J’ai du pain sur la planche!
To say that I have been busy recently would be an understatement. I’ve reached that point in the semester where all my assignments are due (why must they all be due at the same time??), and I’ve been spending most of my time at my computer reading, researching and writing. When I do venture outside of the house, it’s to go to uni, and then swiftly back home again to my desk: read, research, write, repeat.
The weather in Melbourne has suddenly become very wintry and cold, which has actually been somewhat of a blessing in disguise, as staying inside and studying has appeared a favourable alternative to venturing out into the torrential rain. Truthfully, I don’t mind the cold weather. I much prefer it to the inescapable heat of summer. I like thick wooly jumpers and curling up on the couch with a rug and good book, and I especially like winter comfort food. Everything seems to move a little more slowly in the colder months, including the way we prepare our meals. Recently I’ve been enjoying making porridge for breakfast (cooked in a pot on the stove – the proper way), and I think it’s only a matter of time before I start making big pots of soup and slow-cooked casseroles. It puts a smile on my face just thinking about it.
This meal has all the warmth and flavour of comfort food without the long cooking time. There’s something very decadent about duck – probably the richness of the meat – but it’s actually surprisingly easy to cook. The subtle flavours of the potato and turnip mash work beautifully as a base, while the sweet acidity of the cherry sauce cuts through the richness of the gamey meat.
The cooking times listed below produce duck meat that is still slightly pink inside, which is really the best way to have it. Overcooking the duck will cause it to become dry and unpalatable. If you’re unsure whether the meat is properly cooked, use a meat thermometer to test the internal temperature. I hope you have success with this recipe – leave me a comment below and let me know how it turned out!
Roast Duck Breast with Potato & Turnip Mash and Cherry Sauce
2 duck breasts
2 large potatoes, peeled and chopped into 3cm chunks
1 large turnip, peeled and chopped into 3cm chunks
1tsp dried thyme
1tsp fresh rosemary, finely chopped
salt & pepper, to taste
1 tbsp butter
1 cup pitted morello cherries
1/4 cup water
1 tbsp sherry
1 tbsp raw sugar
- Preheat oven to 180ºC. Place thyme, rosemary, salt and pepper in a mortar and pestle and grind until mixed. Using a sharp knife, score a criss-cross pattern into the skin of the duck breast. Rub the herb mix into the skin. Place duck skin-side down into a frying pan over medium heat [do not use any oil], and allow to cook for 12-15 minutes until the fat has rendered.

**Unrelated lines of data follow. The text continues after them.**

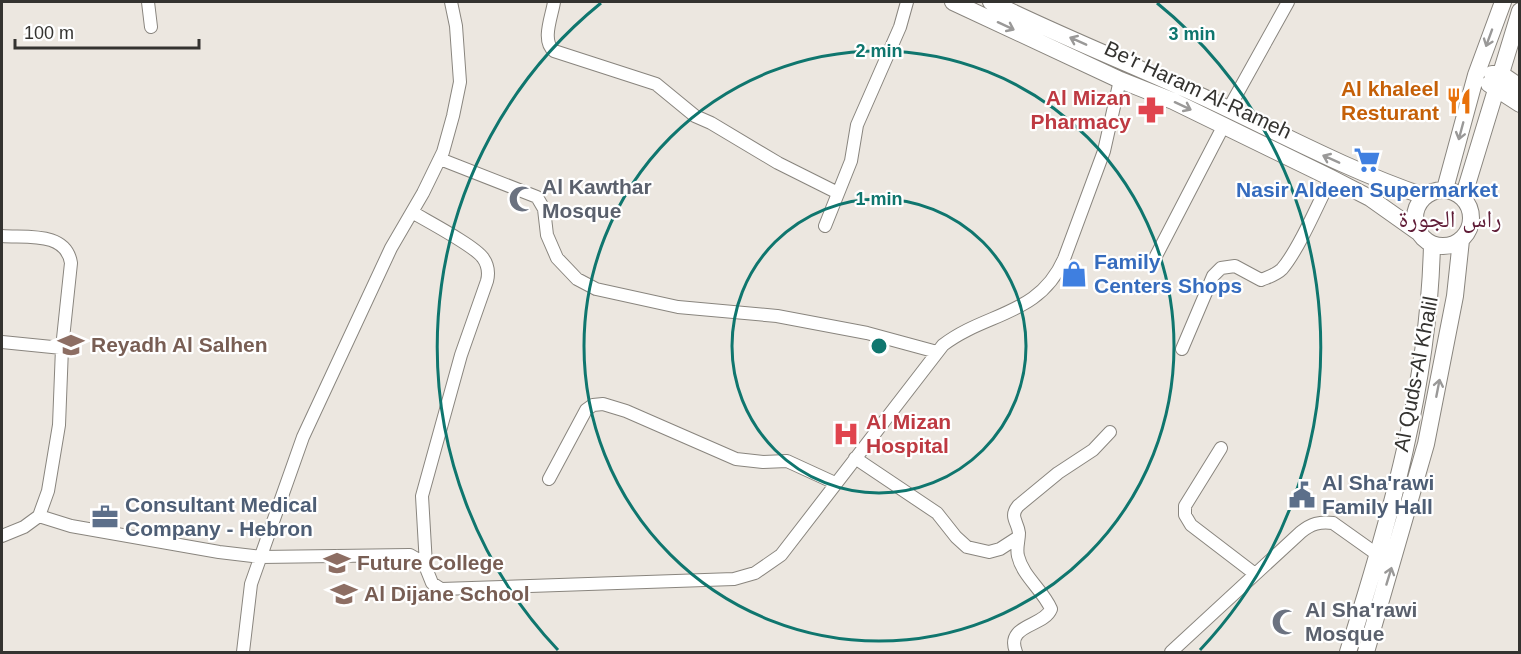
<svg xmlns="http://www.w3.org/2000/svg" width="1521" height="654" viewBox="0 0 1521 654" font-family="Helvetica,'Noto Naskh Arabic',sans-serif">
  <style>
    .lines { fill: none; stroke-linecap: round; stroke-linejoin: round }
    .minor-casing { stroke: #89857e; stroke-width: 14 }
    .major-casing { stroke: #89857e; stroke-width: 18 }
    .minor { stroke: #fff; stroke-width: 12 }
    .major { stroke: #fff; stroke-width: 16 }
    .oneway { stroke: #9a9998 }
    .ring { fill: none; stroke: #0f766e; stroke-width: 3 }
    .labels { text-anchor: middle; stroke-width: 4.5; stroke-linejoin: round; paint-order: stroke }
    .food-label { font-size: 21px; font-weight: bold; fill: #c56008; stroke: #fff; text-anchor: end }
    .street-label { font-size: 21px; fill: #343330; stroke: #fff }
    .health-label { font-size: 21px; font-weight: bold; fill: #be3a42; stroke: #fff; text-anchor: end }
    .worship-label { font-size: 21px; font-weight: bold; fill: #5b616d; stroke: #fff; text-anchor: start }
    .shop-label { font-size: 21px; font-weight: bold; fill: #366cbe; stroke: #fff }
    .education-label { font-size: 21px; font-weight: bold; fill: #785e54; stroke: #fff; text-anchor: start }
    .service-label { font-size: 21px; font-weight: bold; fill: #4e5e75; stroke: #fff; text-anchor: start }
    .quarter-label { font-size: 24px; fill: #601d37; stroke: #fff }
    .centre { fill: #0f766e; stroke: #fff; stroke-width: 3 }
    .ring-label { font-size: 18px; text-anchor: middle; font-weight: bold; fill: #0f766e; stroke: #fff; stroke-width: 4.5; stroke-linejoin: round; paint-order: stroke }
  </style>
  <rect width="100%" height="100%" fill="#ece7e0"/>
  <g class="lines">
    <g class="minor-casing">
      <path id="minor" d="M148,2L151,27
        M554,2C552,16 541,41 554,51L656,84L695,116L711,123L778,163L838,193
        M1228,110L1288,2
        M440,159L537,197L544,209L547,235L557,258L577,279L596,289L678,307L777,316L867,333L937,352
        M412,212C427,221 475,246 483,258C488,265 489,273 487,281L461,355L422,496L426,565
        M825,226L851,161L857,125L900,27L907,2
        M2,236C26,238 66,231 71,263L62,348L59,425L48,491L39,516L24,527L2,536
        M1156,256L1224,125
        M2,342L62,348
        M1182,349L1213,276L1221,268L1235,266L1261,280C1268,277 1276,275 1282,269C1299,249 1319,202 1331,178
        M1221,448L1185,506V515L1191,525L1255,574
        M855,458L937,513L956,537L967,547L989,552L1000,549L1017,538
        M549,479L586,410L593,405L603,404L626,411L736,459L763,462L787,461L835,483
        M39,516L71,526L219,552L261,557L410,555L424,563L432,583L441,589L734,579L755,573L781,555L943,345C986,312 1039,316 1064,259L1104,151L1120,80
        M243,652L251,584L303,437L391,248L423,193L443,152L453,116L460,82L456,26L451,2
        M1016,652C1005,624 1044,627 1051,609C1043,590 1023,577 1018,556C1016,548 1019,541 1019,533C1018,522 1009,517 1018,506L1058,473L1093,450L1110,432
        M1171,652L1301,532C1311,524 1320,521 1333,523L1378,555"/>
    </g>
    <g class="major-casing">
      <path id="major" d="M953,2L1120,80L1173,101L1331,178L1370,198L1418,232
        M991,2C1060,36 1133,65 1203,97C1276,131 1347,170 1424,196
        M1492,74H1501L1520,87
        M1489,84L1520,104
        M1445,189L1476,75L1503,2
        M1415 218a28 28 0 1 1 56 0a28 28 0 1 1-56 0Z
        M1463,198L1520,11
        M1348,652C1390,519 1429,385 1432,244
        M1366,652L1426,444L1455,296L1461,240"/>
    </g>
    <use href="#minor" class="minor"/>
    <use href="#major" class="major"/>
  </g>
  <defs><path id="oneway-shaft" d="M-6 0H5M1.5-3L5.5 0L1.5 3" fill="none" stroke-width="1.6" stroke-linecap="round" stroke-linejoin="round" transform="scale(1.5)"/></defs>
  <g class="oneway">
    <use href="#oneway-shaft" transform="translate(1006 26) rotate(25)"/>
    <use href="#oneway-shaft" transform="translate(1489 38) rotate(110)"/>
    <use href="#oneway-shaft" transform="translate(1078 41) rotate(-156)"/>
    <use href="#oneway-shaft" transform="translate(1183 106) rotate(25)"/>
    <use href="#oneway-shaft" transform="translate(1461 131) rotate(105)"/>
    <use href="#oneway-shaft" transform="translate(1331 159) rotate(-156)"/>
    <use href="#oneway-shaft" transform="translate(1438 388) rotate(-79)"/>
    <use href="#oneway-shaft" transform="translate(1389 576) rotate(-73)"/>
  </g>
  <g class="ring">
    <circle cx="879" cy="346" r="147"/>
    <circle cx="879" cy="346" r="295"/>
    <path d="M558 650A442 442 0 0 1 601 3M1157 3A442 442 0 0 1 1200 650"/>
  </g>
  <defs>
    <g id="restaurant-bare" transform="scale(2.07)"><path d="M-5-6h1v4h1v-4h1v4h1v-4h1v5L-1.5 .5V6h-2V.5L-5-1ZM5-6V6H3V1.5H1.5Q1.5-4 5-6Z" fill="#e8710a" stroke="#fff" stroke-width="2.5" paint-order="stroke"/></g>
    <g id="pharmacy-bare" transform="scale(2.07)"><path d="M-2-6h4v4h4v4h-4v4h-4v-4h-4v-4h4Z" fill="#e0444e" stroke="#fff" stroke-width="2.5" paint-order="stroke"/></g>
    <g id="supermarket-bare" transform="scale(2.07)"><path d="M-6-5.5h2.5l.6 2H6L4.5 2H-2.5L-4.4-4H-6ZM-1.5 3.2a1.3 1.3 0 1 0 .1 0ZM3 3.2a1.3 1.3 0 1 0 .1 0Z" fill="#3f7fe0" stroke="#fff" stroke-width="2.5" paint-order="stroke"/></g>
    <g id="mosque-bare" transform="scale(2.07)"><path d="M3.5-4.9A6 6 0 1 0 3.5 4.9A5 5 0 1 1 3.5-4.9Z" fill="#6b7280" stroke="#fff" stroke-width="2.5" paint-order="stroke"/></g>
    <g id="shop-bare" transform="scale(2.07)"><path d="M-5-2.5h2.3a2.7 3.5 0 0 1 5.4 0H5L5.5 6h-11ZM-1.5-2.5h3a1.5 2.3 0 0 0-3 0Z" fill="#3f7fe0" stroke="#fff" stroke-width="2.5" paint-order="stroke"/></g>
    <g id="school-bare" transform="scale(2.07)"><path d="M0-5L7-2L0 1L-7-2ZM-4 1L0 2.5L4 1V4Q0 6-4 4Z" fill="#8d6e63" stroke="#fff" stroke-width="2.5" paint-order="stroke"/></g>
    <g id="hospital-bare" transform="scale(2.07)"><path d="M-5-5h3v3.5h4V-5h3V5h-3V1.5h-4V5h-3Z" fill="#e0444e" stroke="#fff" stroke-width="2.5" paint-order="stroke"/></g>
    <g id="civic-bare" transform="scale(2.07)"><path d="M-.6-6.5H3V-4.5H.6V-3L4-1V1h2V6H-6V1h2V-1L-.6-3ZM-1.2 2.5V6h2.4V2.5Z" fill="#5c6f8a" stroke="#fff" stroke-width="2.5" paint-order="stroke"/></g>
    <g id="office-bare" transform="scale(2.07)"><path d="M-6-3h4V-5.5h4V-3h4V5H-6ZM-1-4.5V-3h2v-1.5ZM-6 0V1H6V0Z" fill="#5c6f8a" stroke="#fff" stroke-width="2.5" paint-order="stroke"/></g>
    <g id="university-bare" transform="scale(2.07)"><path d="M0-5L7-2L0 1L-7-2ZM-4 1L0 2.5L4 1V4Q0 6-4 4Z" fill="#8d6e63" stroke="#fff" stroke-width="2.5" paint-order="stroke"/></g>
  </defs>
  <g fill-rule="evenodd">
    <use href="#restaurant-bare" x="1459" y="101"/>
    <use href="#pharmacy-bare" x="1151" y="110"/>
    <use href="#supermarket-bare" x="1367" y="160"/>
    <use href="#mosque-bare" x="522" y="199"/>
    <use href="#shop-bare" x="1074" y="274"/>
    <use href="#school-bare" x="71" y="345"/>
    <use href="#hospital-bare" x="846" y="434"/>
    <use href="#civic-bare" x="1302" y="495"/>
    <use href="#office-bare" x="105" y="517"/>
    <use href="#university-bare" x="337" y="563"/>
    <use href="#school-bare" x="344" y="594"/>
    <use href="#mosque-bare" x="1285" y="622"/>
  </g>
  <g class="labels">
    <g class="food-label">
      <text x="1439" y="96">Al khaleel<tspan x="1439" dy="24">Resturant</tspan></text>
    </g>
    <g class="street-label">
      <text transform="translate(1198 90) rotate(25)" y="7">Be'r Haram Al-Rameh</text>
      <text transform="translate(1416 374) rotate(-79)" y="7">Al Quds-Al Khalil</text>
    </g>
    <g class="health-label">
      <text x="1131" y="105">Al Mizan<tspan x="1131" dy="24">Pharmacy</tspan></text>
      <text x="866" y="429" text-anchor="start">Al Mizan<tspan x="866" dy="24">Hospital</tspan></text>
    </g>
    <g class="worship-label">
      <text x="542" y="194">Al Kawthar<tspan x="542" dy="24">Mosque</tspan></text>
      <text x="1305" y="617">Al Sha'rawi<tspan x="1305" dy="24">Mosque</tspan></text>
    </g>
    <g class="shop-label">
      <text x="1367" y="197">Nasir Aldeen Supermarket</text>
      <text x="1094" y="269" text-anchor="start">Family<tspan x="1094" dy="24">Centers Shops</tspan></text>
    </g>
    <g class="education-label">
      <text x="91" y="352">Reyadh Al Salhen</text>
      <text x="357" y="570">Future College</text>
      <text x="364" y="601">Al Dijane School</text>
    </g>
    <g class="service-label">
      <text x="1322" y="490">Al Sha'rawi<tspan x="1322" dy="24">Family Hall</tspan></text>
      <text x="125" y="512">Consultant Medical<tspan x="125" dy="24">Company - Hebron</tspan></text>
    </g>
    <g class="quarter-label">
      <text x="1450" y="227">راس الجورة</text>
    </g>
  </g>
  <circle cx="879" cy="346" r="9" class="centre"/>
  <g class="ring-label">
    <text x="1192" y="40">3 min</text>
    <text x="879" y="57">2 min</text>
    <text x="879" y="205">1 min</text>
  </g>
  <rect width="1521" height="654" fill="none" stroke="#343330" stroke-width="6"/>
  <path d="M15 39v9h184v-9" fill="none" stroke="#343330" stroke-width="3"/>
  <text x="24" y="39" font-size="18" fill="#343330" stroke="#ffffff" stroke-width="4.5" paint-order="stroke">100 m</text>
</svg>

- Meanwhile, bring a large pot of water to the boil on the stove. When the water is boiling, add the potatoes and the turnips and cook until tender (about 15 minutes). Remove from heat, drain the water from the pot, return the cooked vegetables to the pot and put the lid on to keep the heat in until ready to mash.
- Once the duck has been in the frying pan for 12 or so minutes, the fat should be rendered and the skin golden. Transfer the duck breasts to a baking dish, skin-side up, and cook in the oven for 15 minutes. When 15 minutes has elapsed, turn the oven off and leave the duck to rest in the oven for a further 5 minutes before removing.
- While the duck is in the oven, bring the cherries and 1/4 cup of water to a boil in a small saucepan. Once boiling, mash the cherries and add 1 tbsp sherry. Reduce the heat to low and leave to simmer for 10 minutes. Stir through the 1 tbsp raw sugar, and simmer for a further 5 minutes. Remove from heat.
- Add 1 tbsp butter to the potatoes and turnips and mash until smooth. Remove the duck from the oven, and slice diagonally into pieces. Place a dollop of mash on each plate, topped with duck slices and cherry sauce.
Keeping time: the duck and cherry sauce will both keep for 3 days in the fridge. Mash is always best eaten on the day it’s made, but will last an additional day in the fridge if need be.